Modlitwy, kanony Taizé i belgijka

Z Tallinna nasi diecezjanie przywieźli sporo pięknych wspomnień. I nadzieję. Także tę, że wrócą na spotkanie za rok, do Paryża.

Zakończyło się 47. Europejskie Spotkanie Młodych w Tallinie. Jego przewodnim tematem była „Nadzieja ponad wszelką nadzieję", która prowadzi do prawdziwego pokoju, o czym w specjalnym liście do młodych w Tallinie pisał brat Matthew, przeor Ekumenicznej Wspólnoty z Taizé co roku zapraszającej młodych na pielgrzymkę zaufania przez ziemie Europy. W tym roku wśród około trzech tysięcy uczestników z ponad 40 krajów znalazło się ponad 50 osób z diecezji koszalińsko-kołobrzeskiej (o ich pierwszych wrażeniach z pobytu w Estonii pisaliśmy TUTAJ).

Modlitwy, kanony Taizé i belgijka   Grupa diecezjan w Tallinie. Archiwum ks. Andrzeja Pawłowskiego

Ostatni wieczór spotkania, sylwestra, młodzi spędzili na wieczornym czuwaniu w intencji pokoju na świecie oraz na Festiwalu Narodów we wspólnotach goszczących.

– Byli z nami Niemcy, Włosi, Finowie i Słoweńcy i oni wszyscy tańczyli z nami taniec, który zaproponowaliśmy, czyli belgijkę – opowiada Paweł z Kołobrzegu, który chwali integracyjną część ESM. W Tallinie młodzież uczestniczyła w różnych warsztatach, także nauki tańca estońskiego.

Międzynarodowość ujęła również Marcina z Bornego Sulinowa. – Było bardzo dużo fajnych ludzi, a pieśni śpiewane w różnych językach wciąż jeszcze chodzą mi po głowie – mówi nastolatek i dodaje, że chciałby wrócić na to spotkanie, które tym razem odbędzie się w Paryżu, za rok.

– Wypatruję kolejnych wyjazdów, było świetnie – potwierdza Natalia ze Słupska, mimo że Tallin przyjął gości zimną pogodą. – Przede wszystkim podobały mi się modlitwy, ale też spotkania z ludźmi.

◆ DOSTARCZONE DANE:
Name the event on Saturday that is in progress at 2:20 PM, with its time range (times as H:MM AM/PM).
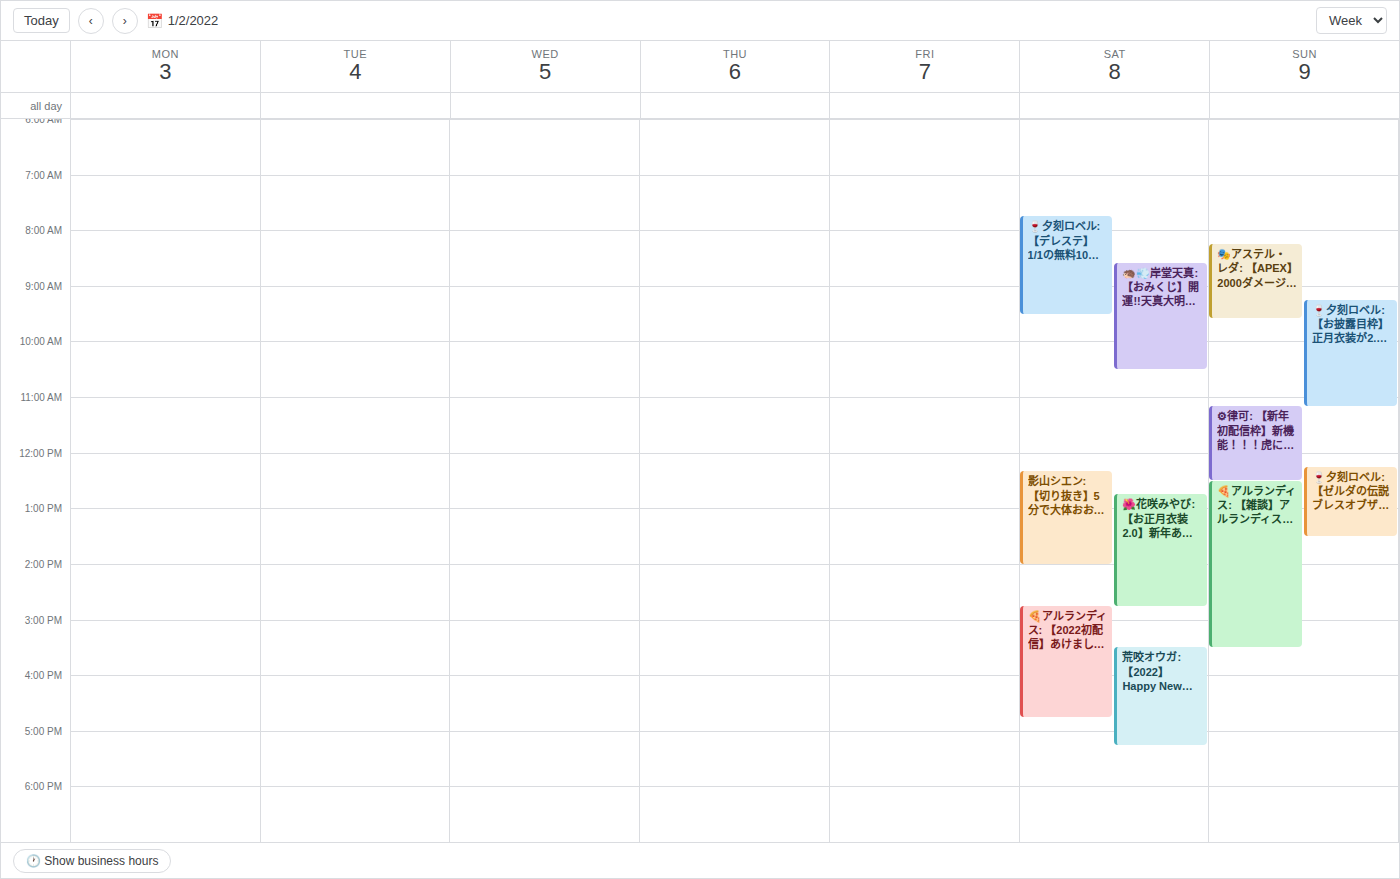
"🌺花咲みやび: 【お正月衣装2.0】新年あけましてお", 12:45 PM to 2:45 PM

◆ POSTAWIONE ZADANIA:
**a)** Oceń, czy poniższe stwierdzenia są zgodne z tekstem o spotkaniu młodych w Tallinie: (i) w spotkaniu wzięło udział około trzech tysięcy osób z ponad 40 krajów; (ii) następne spotkanie odbędzie się w Rzymie; (iii) Natalia pochodzi z Koszalina. Przy każdym odpowiedz „tak” lub „nie” i przytocz rozstrzygające słowa tekstu.
**b)** Jaki taniec według tekstu o spotkaniu w Tallinie zaproponowali Polacy innym uczestnikom?
**c)** Skopiuj dokładnie fragment tekstu o spotkaniu w Tallinie, od „Zakończyło się 47.” aż po „we wspólnotach goszczących.”.

◆ UDZIELONE ODPOWIEDZI:
**a)**
(i) Tak: „wśród około trzech tysięcy uczestników z ponad 40 krajów”.
(ii) Nie: „tym razem odbędzie się w Paryżu, za rok”.
(iii) Nie: „Natalia ze Słupska”.

**b)** Belgijkę.

**c)**
Zakończyło się 47. Europejskie Spotkanie Młodych w Tallinie. Jego przewodnim tematem była „Nadzieja ponad wszelką nadzieję", która prowadzi do prawdziwego pokoju, o czym w specjalnym liście do młodych w Tallinie pisał brat Matthew, przeor Ekumenicznej Wspólnoty z Taizé co roku zapraszającej młodych na pielgrzymkę zaufania przez ziemie Europy. W tym roku wśród około trzech tysięcy uczestników z ponad 40 krajów znalazło się ponad 50 osób z diecezji koszalińsko-kołobrzeskiej (o ich pierwszych wrażeniach z pobytu w Estonii pisaliśmy TUTAJ).

Modlitwy, kanony Taizé i belgijka   Grupa diecezjan w Tallinie. Archiwum ks. Andrzeja Pawłowskiego

Ostatni wieczór spotkania, sylwestra, młodzi spędzili na wieczornym czuwaniu w intencji pokoju na świecie oraz na Festiwalu Narodów we wspólnotach goszczących.